_Document section_
Standard protocol approvals, registrations, and patient consents.

Procedures were approved by an institutional ethical standards committee on human experimentation at each center. Written informed consent was obtained from all study participants or their guardians.

RESULTS

Baseline characteristics.

A total of 698 participants (263 NC and 435 MCI) were identified who met eligibility criteria. Results for the combined group are reported unless otherwise stated. Baseline demographic, clinical, neuropsychometric test, and genotype data are described in table 1 dichotomized according to a CSF-Aβ threshold of 192 pg/mL. Those with CSF-Aβ <192 pg/mL were older, had lower baseline Mini-Mental State Examination and Montreal Cognitive Assessment scores, were more likely to be taking cholinesterase inhibitors or memantine and lipid-lowering medication, were more likely to have an APOE ε3/ε4 or ε4/ε4 genotype, and were less likely to have an APOE ε3/ε2 or ε2/ε2 genotype. Vascular risk factors did not differ between the groups. Baseline characteristics of the cohort dichotomized according to regional PVWMH burden are described in table e-2.

Interrater reliability for rating of PVWMH.

Absolute and consistency of agreement ICCs were, respectively, 0.83 (CI 0.68–0.92) and 0.83 (0.67–0.91) for frontal, 0.78 (0.57–0.89) and 0.8 (0.62–0.9) for parietal, and 0.45 (0.1–0.78) and 0.75 (0.53–0.87) for occipital PVWMH measurements.

Association of PVWMH with florbetapir-PET.

Table 2 outlines the proportion of parietal, occipital, and frontal PVWMH by quartile or grade and their association with biomarkers of elevated amyloid. Parietal PVWMH burden was greater in florbetapir-PET-positive compared to florbetapir-PET-negative participants (mean parietal PVWMH measurement 7.5 mm [±5.3 mm] vs 5.3 mm [±4.8 mm], p < 0.0001). Parietal PVWMH correlated with increased florbetapir-PET uptake in the sumROI-amyloid (r = 0.18, p < 0.0001) and the lateral parietal subregion (r = 0.19, p < 0.0001). In a logistic regression model including parietal PVWMH, age, sex, APOE status, vascular risk factors, pulse pressure, vascular secondary prevention medications, education, ethnicity, and race, parietal PVWMH burden was independently associated with florbetapir-PET positivity (odds ratio [OR] 1.09 [95% CI 1.05–1.13], p < 0.001, see table 3). For example, based on the calculated adjusted OR for the combined NC and MCI group, individuals with a parietal PVWMH measurement of 10 mm were predicted to be twice as likely to have a florbetapir-PET scan consistent with AD compared to those with 1 mm.

_Material supplied_
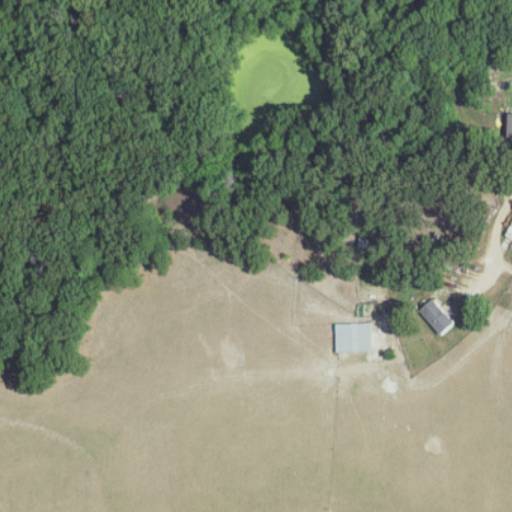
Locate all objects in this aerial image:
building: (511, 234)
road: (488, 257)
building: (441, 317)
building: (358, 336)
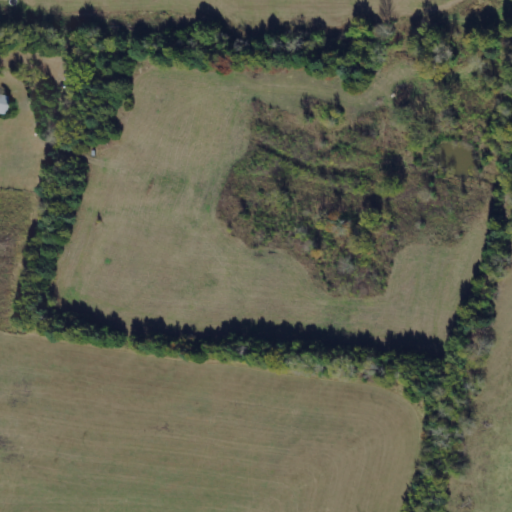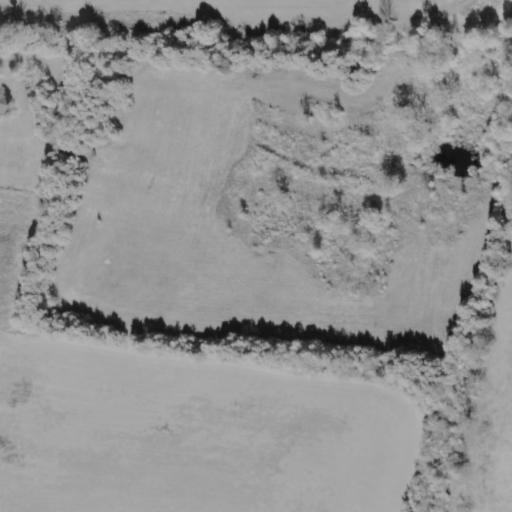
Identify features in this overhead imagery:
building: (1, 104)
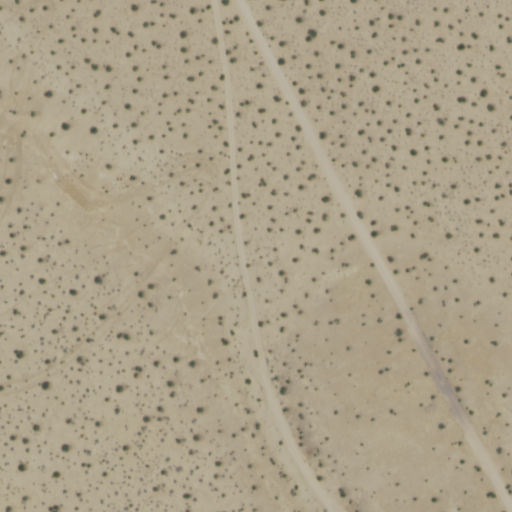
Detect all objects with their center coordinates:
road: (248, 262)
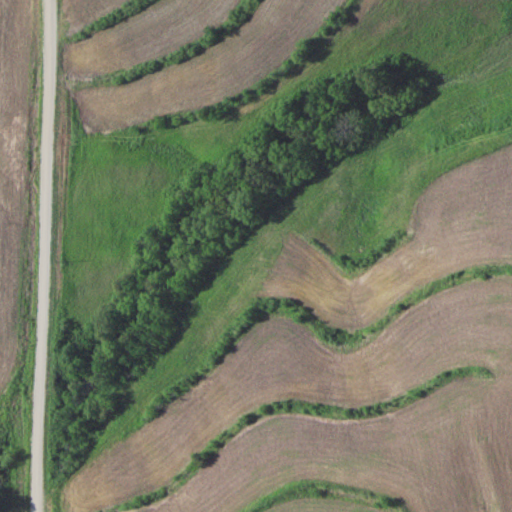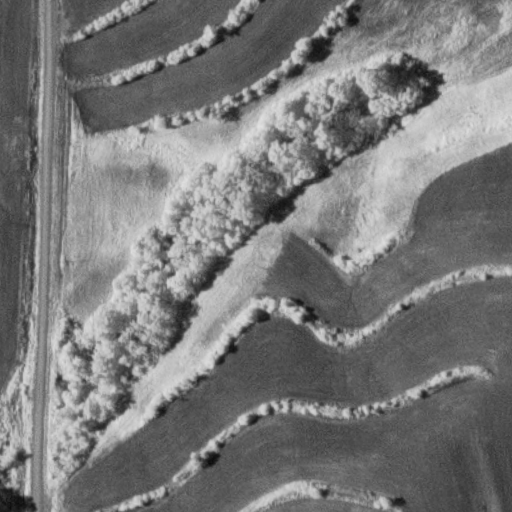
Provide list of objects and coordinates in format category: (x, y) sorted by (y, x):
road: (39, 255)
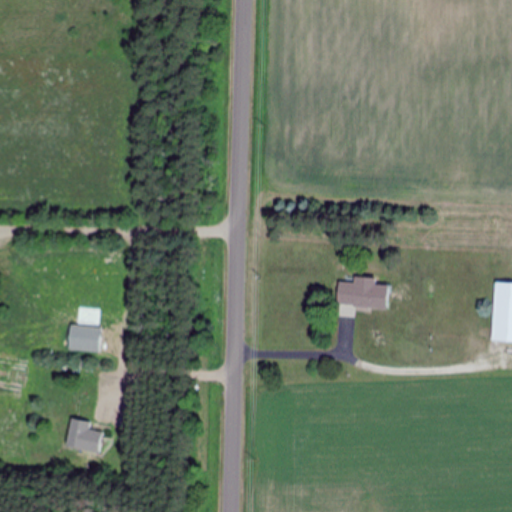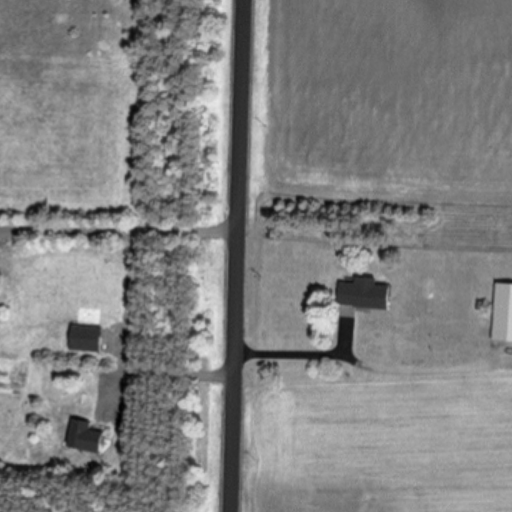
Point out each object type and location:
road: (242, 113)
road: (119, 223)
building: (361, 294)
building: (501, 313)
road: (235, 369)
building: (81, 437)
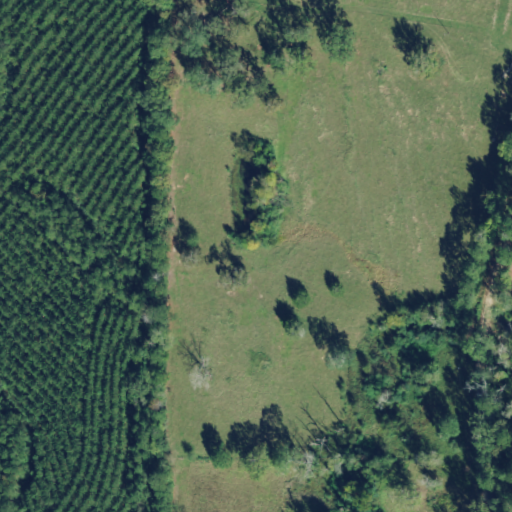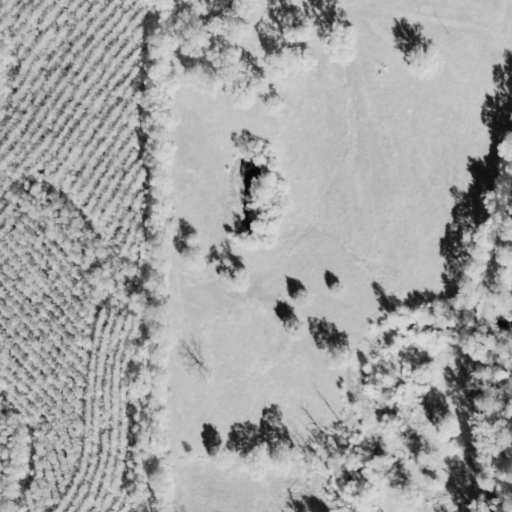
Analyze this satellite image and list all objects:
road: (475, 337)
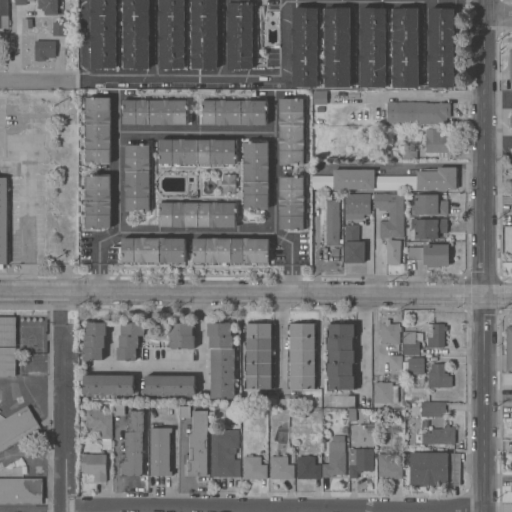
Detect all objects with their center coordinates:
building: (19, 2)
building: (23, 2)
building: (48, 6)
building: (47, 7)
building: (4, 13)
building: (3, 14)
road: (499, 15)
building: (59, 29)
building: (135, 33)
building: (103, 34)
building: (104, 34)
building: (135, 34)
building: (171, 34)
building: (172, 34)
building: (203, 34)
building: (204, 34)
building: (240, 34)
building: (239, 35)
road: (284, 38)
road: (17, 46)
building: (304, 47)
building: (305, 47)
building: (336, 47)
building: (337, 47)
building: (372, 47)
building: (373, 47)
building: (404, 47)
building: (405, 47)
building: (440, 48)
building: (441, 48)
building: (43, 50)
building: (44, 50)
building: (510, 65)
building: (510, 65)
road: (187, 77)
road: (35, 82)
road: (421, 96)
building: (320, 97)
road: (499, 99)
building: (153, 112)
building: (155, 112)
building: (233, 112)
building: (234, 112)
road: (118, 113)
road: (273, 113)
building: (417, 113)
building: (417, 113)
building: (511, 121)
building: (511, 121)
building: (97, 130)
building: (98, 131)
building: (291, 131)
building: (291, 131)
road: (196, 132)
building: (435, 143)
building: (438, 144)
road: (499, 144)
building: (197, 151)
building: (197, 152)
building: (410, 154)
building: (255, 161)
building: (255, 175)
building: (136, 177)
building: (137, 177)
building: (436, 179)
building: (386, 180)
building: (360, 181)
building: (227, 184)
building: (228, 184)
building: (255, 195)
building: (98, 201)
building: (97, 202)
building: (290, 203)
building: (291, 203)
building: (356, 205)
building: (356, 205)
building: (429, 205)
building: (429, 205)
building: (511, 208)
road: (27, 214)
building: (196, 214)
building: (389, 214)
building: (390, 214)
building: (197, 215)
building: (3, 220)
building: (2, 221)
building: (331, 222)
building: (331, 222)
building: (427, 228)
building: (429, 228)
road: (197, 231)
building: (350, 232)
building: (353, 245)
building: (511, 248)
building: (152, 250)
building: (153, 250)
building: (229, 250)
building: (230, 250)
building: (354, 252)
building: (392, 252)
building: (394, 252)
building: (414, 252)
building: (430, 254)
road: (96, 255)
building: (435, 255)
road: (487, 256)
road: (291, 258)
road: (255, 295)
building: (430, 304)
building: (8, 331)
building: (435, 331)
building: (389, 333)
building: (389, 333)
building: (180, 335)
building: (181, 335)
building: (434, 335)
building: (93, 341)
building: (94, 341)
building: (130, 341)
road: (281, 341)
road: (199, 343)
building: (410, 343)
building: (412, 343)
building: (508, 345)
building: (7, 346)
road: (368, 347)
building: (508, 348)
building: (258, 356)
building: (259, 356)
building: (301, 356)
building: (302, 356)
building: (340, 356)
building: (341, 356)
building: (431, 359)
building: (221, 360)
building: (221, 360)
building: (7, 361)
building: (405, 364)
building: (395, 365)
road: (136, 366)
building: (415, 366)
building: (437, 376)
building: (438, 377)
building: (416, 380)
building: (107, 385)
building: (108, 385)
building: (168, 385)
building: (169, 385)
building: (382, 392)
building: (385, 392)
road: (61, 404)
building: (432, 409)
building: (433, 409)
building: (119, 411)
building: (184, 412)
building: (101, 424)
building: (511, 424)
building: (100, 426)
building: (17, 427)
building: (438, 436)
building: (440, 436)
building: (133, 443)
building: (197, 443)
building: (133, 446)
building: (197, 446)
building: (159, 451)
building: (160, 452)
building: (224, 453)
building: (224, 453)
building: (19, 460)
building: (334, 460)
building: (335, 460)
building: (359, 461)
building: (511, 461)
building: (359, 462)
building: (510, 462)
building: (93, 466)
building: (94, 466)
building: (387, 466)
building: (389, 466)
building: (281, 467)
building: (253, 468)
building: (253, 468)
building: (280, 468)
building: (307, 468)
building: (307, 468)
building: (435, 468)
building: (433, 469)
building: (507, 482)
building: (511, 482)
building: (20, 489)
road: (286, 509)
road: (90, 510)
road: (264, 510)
--
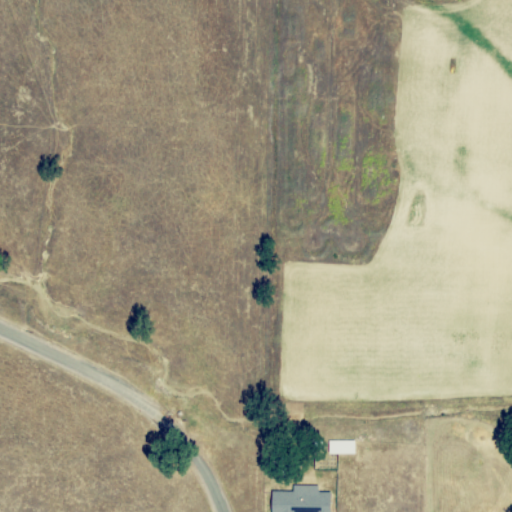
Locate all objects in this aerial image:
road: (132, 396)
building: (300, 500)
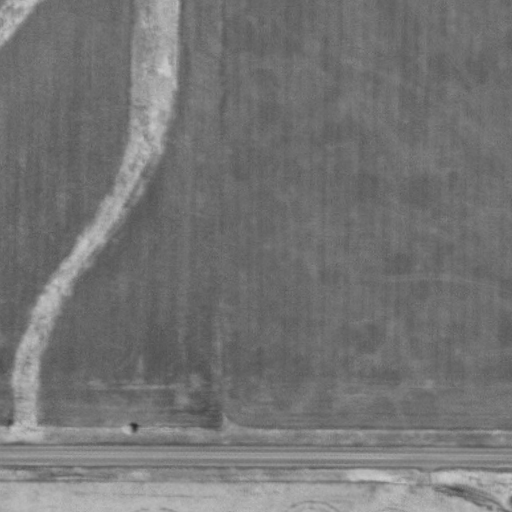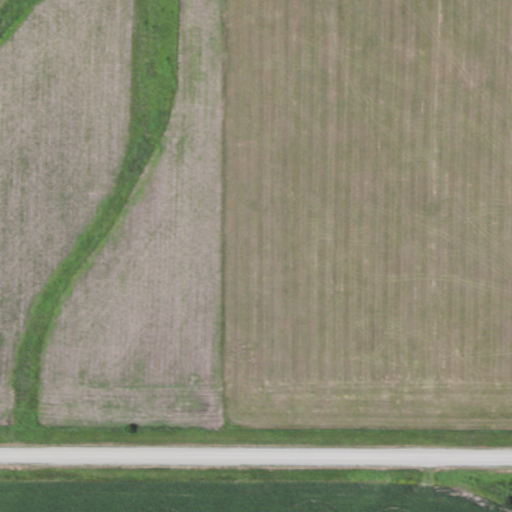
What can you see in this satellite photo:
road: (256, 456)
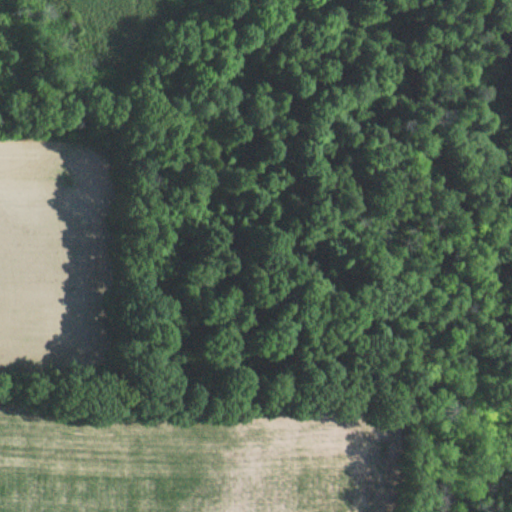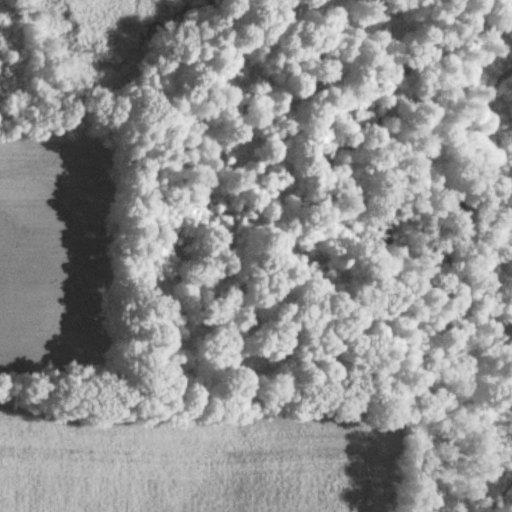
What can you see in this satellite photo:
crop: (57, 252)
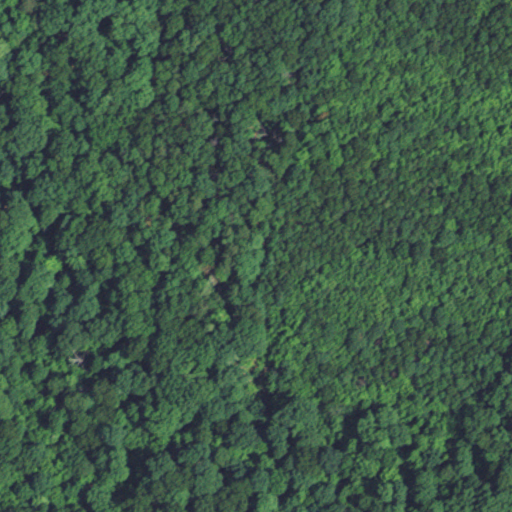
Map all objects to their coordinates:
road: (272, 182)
* * *
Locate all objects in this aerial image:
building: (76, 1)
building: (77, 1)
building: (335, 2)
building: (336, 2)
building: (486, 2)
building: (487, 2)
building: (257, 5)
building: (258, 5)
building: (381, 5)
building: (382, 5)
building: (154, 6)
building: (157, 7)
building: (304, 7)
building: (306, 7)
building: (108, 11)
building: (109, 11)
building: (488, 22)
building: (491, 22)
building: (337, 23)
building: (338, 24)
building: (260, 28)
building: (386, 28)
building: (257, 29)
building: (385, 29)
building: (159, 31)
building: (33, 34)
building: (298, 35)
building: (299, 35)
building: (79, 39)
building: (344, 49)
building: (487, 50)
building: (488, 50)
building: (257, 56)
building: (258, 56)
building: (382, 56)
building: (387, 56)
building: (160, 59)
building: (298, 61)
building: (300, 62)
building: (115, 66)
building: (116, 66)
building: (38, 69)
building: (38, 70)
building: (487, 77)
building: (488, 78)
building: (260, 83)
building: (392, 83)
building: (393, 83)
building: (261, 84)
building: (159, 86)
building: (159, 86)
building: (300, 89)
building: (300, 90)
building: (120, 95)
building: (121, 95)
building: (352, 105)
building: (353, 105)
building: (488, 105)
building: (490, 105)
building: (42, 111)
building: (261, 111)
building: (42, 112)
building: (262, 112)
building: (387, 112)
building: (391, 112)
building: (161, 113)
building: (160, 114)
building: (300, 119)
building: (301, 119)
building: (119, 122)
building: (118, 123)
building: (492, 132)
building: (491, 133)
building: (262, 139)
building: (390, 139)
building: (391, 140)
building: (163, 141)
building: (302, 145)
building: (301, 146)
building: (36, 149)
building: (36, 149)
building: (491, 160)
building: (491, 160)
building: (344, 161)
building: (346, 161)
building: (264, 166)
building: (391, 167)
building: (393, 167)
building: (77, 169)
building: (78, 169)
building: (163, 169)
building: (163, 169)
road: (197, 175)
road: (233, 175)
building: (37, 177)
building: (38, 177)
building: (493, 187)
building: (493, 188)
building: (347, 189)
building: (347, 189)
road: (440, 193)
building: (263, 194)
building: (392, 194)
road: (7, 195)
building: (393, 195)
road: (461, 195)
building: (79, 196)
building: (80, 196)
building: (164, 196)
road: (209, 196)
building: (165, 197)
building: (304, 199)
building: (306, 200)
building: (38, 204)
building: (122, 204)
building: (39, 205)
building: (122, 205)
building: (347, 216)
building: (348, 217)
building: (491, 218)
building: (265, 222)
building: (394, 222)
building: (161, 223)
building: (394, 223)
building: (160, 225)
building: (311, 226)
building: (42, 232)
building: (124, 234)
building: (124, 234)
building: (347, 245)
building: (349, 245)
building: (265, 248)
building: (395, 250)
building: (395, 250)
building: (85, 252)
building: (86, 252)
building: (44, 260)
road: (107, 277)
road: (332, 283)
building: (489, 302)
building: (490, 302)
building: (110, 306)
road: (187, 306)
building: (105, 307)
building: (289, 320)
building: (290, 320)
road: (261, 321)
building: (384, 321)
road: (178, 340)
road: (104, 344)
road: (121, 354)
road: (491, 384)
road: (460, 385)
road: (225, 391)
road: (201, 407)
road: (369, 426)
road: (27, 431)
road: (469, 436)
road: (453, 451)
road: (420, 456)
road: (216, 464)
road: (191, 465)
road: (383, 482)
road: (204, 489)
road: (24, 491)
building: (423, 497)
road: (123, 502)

_Task requirements_
1 > Say whether each statement below agrees with the study excerpt, answering yes or no and quoting the words of the excerpt that decide it. (a) Vascular risk factors differed between the two CSF-Aβ groups. (b) 698 participants met the eligibility criteria. (c) Written informed consent was obtained from all participants or their guardians.
2 > Please return the part of the study excerpt that opens with the words containing "A total of 698" and closes with "rating of PVWMH.".

_Answers to the problems_
1 >
(a) No: "Vascular risk factors did not differ between the groups."
(b) Yes: "A total of 698 participants (263 NC and 435 MCI) were identified who met eligibility criteria."
(c) Yes: "Written informed consent was obtained from all study participants or their guardians."

2 >
A total of 698 participants (263 NC and 435 MCI) were identified who met eligibility criteria. Results for the combined group are reported unless otherwise stated. Baseline demographic, clinical, neuropsychometric test, and genotype data are described in table 1 dichotomized according to a CSF-Aβ threshold of 192 pg/mL. Those with CSF-Aβ <192 pg/mL were older, had lower baseline Mini-Mental State Examination and Montreal Cognitive Assessment scores, were more likely to be taking cholinesterase inhibitors or memantine and lipid-lowering medication, were more likely to have an APOE ε3/ε4 or ε4/ε4 genotype, and were less likely to have an APOE ε3/ε2 or ε2/ε2 genotype. Vascular risk factors did not differ between the groups. Baseline characteristics of the cohort dichotomized according to regional PVWMH burden are described in table e-2.

Interrater reliability for rating of PVWMH.